Bizler anti-batıcı değil anti-emperyalistiz. Ve doğal olarak kapitalizmin düşmanıyız. Bütün sömürü ve tahakküm ilişkilerini yıkmaktan tarafız. Bu süreci de bir güçler dengesiyle okuyoruz. Arapların da, Türklerin de, Yahudilerin de, Kürtlerin de özgürleşmesi için kendi devletimize, onun ilişki ağına yani NATO’ya karşı bütünlüklü bir savaş vermeye çalışıyoruz. Biz başkaları gibi Suriye’de Lübnan’da İran’da hiçbir komünist devrimciye “İsrail’e destek oluyorsun, cepheyi bozuyorsun” demeyiz. Herkes kendi egemeniyle savaşmakla görevlidir. Kimseyi bu görevden alıkoymayız.
Ama Emperyalist bloğu tanıyoruz. ABD’yi, TC’yi ve İsrail’İ tanıyoruz. Düşmanı biliyoruz.

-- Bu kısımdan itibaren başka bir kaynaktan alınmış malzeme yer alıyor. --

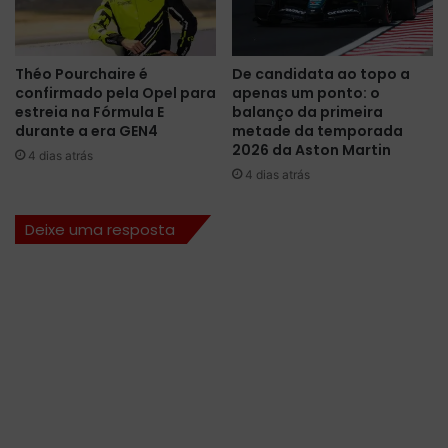
i
p
t
a
a
r
Théo Pourchaire é
De candidata ao topo a
m
t
confirmado pela Opel para
apenas um ponto: o
e
i
estreia na Fórmula E
balanço da primeira
n
c
durante a era GEN4
metade da temporada
t
i
2026 da Aston Martin
4 dias atrás
o
p
4 dias atrás
n
a
o
r
Deixe uma resposta
B
d
a
a
h
f
r
i
e
n
i
a
n
l
d
o
p
r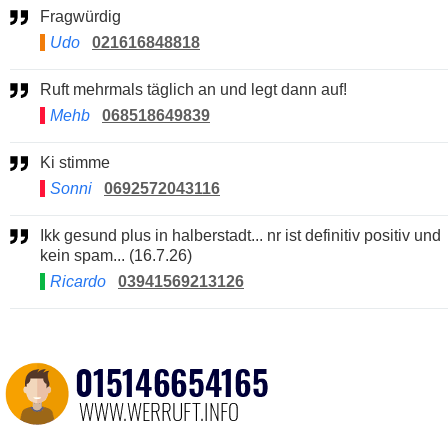
Fragwürdig
Udo
021616848818
Ruft mehrmals täglich an und legt dann auf!
Mehb
068518649839
Ki stimme
Sonni
0692572043116
Ikk gesund plus in halberstadt... nr ist definitiv positiv und
kein spam... (16.7.26)
Ricardo
03941569213126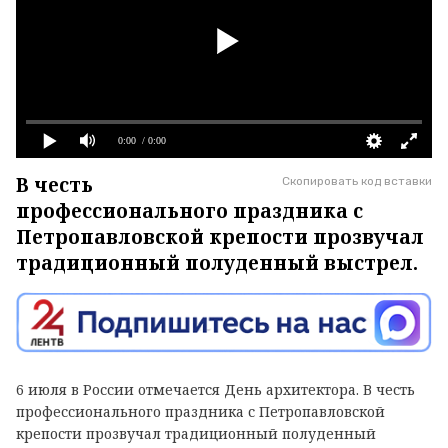
0:00
/ 0:00
В честь
Скопировать код вставки
профессионального праздника с
Петропавловской крепости прозвучал
традиционный полуденный выстрел.
6 июля в России отмечается День архитектора. В честь
профессионального праздника с Петропавловской
крепости прозвучал традиционный полуденный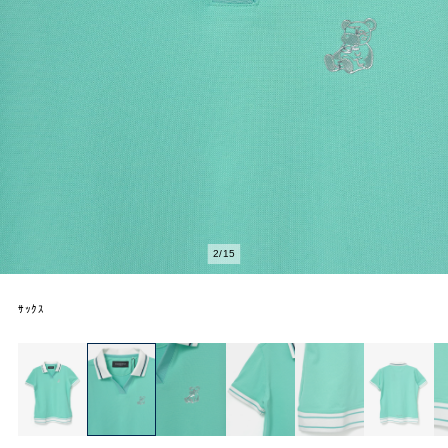
2
/
15
ｻｯｸｽ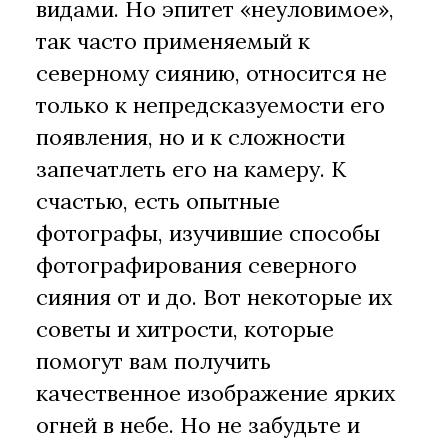
видами. Но эпитет «неуловимое»,
так часто применяемый к
северному сиянию, относится не
только к непредсказуемости его
появления, но и к сложности
запечатлеть его на камеру. К
счастью, есть опытные
фотографы, изучившие способы
фотографирования северного
сияния от и до. Вот некоторые их
советы и хитрости, которые
помогут вам получить
качественное изображение ярких
огней в небе. Но не забудьте и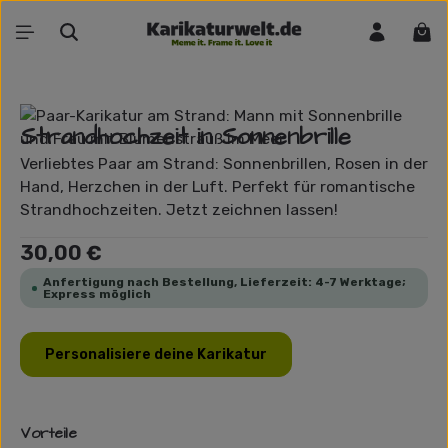
Zum Hauptinhalt springen
War
Bildergalerie überspringen
Strandhochzeit in Sonnenbrille
Verliebtes Paar am Strand: Sonnenbrillen, Rosen in der
Hand, Herzchen in der Luft. Perfekt für romantische
Strandhochzeiten. Jetzt zeichnen lassen!
Regulärer Preis:
30,00 €
Anfertigung nach Bestellung, Lieferzeit: 4-7 Werktage;
Express möglich
Personalisiere deine Karikatur
Vorteile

Onların Ortadoğu’daki planlarını sekteye uğratacak hareketler yaratmaya da devam edeceğiz.
Filistin halkı artık eski günlerine geri dönemeyecek, ancak geleceği belirleme gücü, direnişin evlatlarına aittir. Direniş, sadece bir halkın mücadelesi değil, tüm sömürülen halkların ortak mücadelesinin bir parçasıdır.